## Текст документа:
За этими двумя составляющими стоит общая мета-проблема, касающаяся отношения к жизни в целом, а именно:
(1) ощущение, что мне глобально чего-то недодали – любви, признания, понимания, уважения – и не дадут, если я не стану ради этого прилагать сверхусилий. Без некого сверхпроекта, который я успешно реализую (не важно – касается ли он работы, общения или любовных отношений), я и в собственных глазах не буду представлять достаточной ценности. Если за ночь не переберу семь мешков фасоли и не посажу сорок розовых кустов, то не смогу посмотреть на королевский бал – да, именно так!
(2) ощущение, что я нахожусь в потенциально враждебном окружении (осаждённая крепость!), в котором то, чего я больше всего хочу – любовь, признание, понимание уважение, – мне всё равно никто не даст добровольно. Придётся брать силой или искать обходной, компромиссный, сублимирующий путь (подкоп!).
(3) ощущение того, что мои силы очень ограничены, и в любом случае не хватит на все фронты и на то, чтобы достичь всего желаемого. Поэтому силы приходится экономить и концентрировать только на ключевых направлениях, забивая тем временем на все остальные.

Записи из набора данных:
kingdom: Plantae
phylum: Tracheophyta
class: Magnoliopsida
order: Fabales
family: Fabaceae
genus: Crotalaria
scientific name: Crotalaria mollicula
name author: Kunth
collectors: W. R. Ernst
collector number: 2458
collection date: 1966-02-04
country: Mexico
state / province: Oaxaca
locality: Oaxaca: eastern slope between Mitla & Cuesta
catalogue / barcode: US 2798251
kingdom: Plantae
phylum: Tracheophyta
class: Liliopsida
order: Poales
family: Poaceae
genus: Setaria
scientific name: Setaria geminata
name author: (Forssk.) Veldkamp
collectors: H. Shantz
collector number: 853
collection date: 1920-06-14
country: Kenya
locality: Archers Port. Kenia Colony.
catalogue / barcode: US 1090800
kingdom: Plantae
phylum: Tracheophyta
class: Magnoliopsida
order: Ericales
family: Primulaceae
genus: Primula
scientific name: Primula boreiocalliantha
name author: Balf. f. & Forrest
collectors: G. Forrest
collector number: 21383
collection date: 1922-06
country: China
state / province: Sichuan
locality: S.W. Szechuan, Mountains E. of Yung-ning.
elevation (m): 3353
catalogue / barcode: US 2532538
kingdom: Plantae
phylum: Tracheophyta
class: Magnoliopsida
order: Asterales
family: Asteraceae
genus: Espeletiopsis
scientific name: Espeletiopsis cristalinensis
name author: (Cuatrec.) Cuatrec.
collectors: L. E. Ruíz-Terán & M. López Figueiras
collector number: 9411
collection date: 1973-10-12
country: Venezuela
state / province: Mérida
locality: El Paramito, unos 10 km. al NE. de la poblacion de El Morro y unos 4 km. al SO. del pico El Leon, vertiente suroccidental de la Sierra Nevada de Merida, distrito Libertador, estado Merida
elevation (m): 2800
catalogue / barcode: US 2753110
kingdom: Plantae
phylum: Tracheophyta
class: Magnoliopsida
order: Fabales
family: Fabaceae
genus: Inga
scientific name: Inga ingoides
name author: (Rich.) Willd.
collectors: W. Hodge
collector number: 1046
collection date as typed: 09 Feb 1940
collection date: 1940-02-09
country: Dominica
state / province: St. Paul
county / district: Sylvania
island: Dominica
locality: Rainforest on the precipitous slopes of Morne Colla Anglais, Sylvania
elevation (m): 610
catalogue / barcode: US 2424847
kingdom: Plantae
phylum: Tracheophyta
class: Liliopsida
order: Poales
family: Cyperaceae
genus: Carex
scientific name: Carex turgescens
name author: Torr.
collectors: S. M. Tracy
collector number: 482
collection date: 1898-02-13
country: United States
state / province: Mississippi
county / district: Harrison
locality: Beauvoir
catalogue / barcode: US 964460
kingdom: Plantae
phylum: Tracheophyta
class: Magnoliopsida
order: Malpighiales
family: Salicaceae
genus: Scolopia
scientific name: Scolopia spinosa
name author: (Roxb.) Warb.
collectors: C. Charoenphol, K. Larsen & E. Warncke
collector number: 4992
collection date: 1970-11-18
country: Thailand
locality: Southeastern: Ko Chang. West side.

## Что сделать:
Повторите дословно и целиком текст о мета-проблеме отношения к жизни.

## Ответ:
За этими двумя составляющими стоит общая мета-проблема, касающаяся отношения к жизни в целом, а именно:
(1) ощущение, что мне глобально чего-то недодали – любви, признания, понимания, уважения – и не дадут, если я не стану ради этого прилагать сверхусилий. Без некого сверхпроекта, который я успешно реализую (не важно – касается ли он работы, общения или любовных отношений), я и в собственных глазах не буду представлять достаточной ценности. Если за ночь не переберу семь мешков фасоли и не посажу сорок розовых кустов, то не смогу посмотреть на королевский бал – да, именно так!
(2) ощущение, что я нахожусь в потенциально враждебном окружении (осаждённая крепость!), в котором то, чего я больше всего хочу – любовь, признание, понимание уважение, – мне всё равно никто не даст добровольно. Придётся брать силой или искать обходной, компромиссный, сублимирующий путь (подкоп!).
(3) ощущение того, что мои силы очень ограничены, и в любом случае не хватит на все фронты и на то, чтобы достичь всего желаемого. Поэтому силы приходится экономить и концентрировать только на ключевых направлениях, забивая тем временем на все остальные.